I was scared of this town in Kentucky, of its potentially hazardous people and its general remoteness. But I didn’t for a moment shut myself off from engaging with it because of that, nor did I resolve myself to the idea that my fear could never be upturned. The fear was caution, awareness—a fear that I believe was guided by as well as tempered by intelligence and logic.
What happened on the day of the ride was that I fell into an amicable routine with three really cool, kind older folks. What happened was I smiled and laughed at the delightful enthusiasm with which bicycle riders chose between a chocolate chip cookie or a jam-filled scone. It put my mind at peace to hear sweaty queer riders giggling over the pile of pastries as well, throughout the day. I enjoyed handing out bottles of sunscreen to people who were having fun moving their bodies through a world that seemed as sweltering and vigorous as they were, watching them slather themselves in protective white and take off down the road once more. I loved seeing all of the endlessly, wonderfully variegated human bodies that were clothed in snug lycra and spandex.
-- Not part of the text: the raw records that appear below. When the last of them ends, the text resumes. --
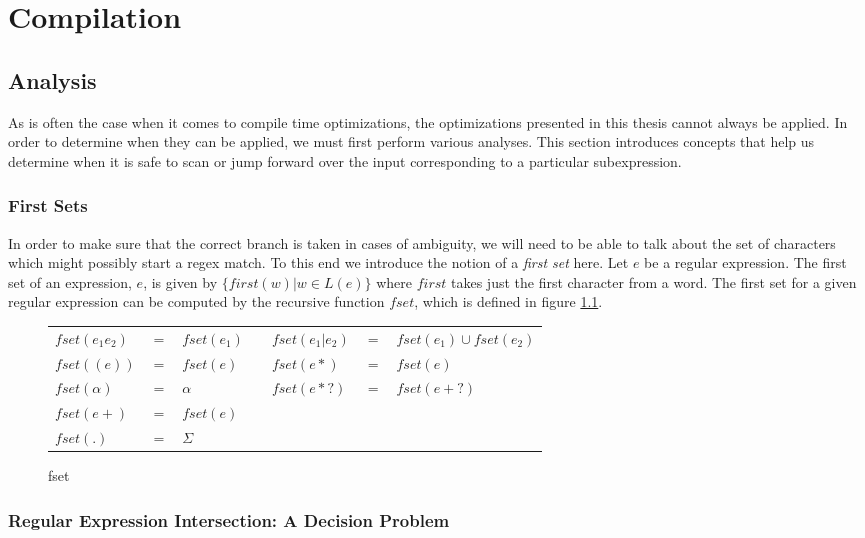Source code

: \chapter{Compilation}
\label{chapter:compilation}

\section{Analysis}

As is often the case when it comes to compile time optimizations,
the optimizations presented in this thesis cannot always be
applied. In order to determine when they can be applied, we must
first perform various analyses. This section introduces concepts
that help us determine when it is safe to scan or jump forward over the
input corresponding to a particular subexpression.

\subsection{First Sets}

In order to make sure that the correct branch is taken in cases of
ambiguity, we will need to be able to talk about the set of characters
which might possibly start a regex match. To this end we introduce the
notion of a \emph{first set} here. Let $e$ be a regular expression.
The first set of an expression, $e$, is given by
$\{first(w) \rvert w \in L(e)\}$ where $first$ takes just the first
character from a word. The first set for a given
regular expression can be computed by the recursive function $fset$,
which is defined in figure \ref{fig:fsetdef}.

\begin{figure}
\label{fig:fsetdef}
\caption{fset}
\centering

\begin{tabular}{l c l c l c l}
$fset(e_1 e_2)$ & $=$ & $fset(e_1)$ & &
  $fset(e_1 \rvert e_2)$ & $=$ & $fset(e_1) \cup fset(e_2)$ \\
$fset((e))$ & $=$ & $fset(e)$ & &
  $fset(e*)$ & $=$ & $fset(e)$ \\
$fset(\alpha)$ & $=$ & $\alpha$ & &
  $fset(e*?)$ & $=$ & $fset(e+?)$ \\
$fset(e+)$ & $=$ & $fset(e)$ & & & & \\
$fset(.)$ & $=$ & $\Sigma$ & & & & \\
\end{tabular}
\end{figure}

\subsection{Regular Expression Intersection: A Decision Problem}
\label{section:regexinterdecide}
At the end of the day, when I discovered a nail had punctured one of my car’s tires and deflated it, my team of volunteers did not even ask me before suddenly, without complaint, they were exchanging the flat for the spare.
It’s too easy to forget, or refuse to acknowledge, how lovely it can be to meet someone unlike yourself. It’s frighteningly easy to get wrapped up in hatred and vitriol and weird opinions—not just online. It should be easy to keep fear as a friend but not let it pull you in unkind, uninteresting directions. To be honest, I highly recommend volunteering for a century ride, or perhaps any sort of intense sporting event. And I recommend volunteering for something you suspect may involve people with very different views than you. Humans are crazy, and spectacularly diverse, and damn are they cool because of it. This is on display at an event like this—it can transform a town, transform a small group of strangers into people who are connected by an experience. It can make us better.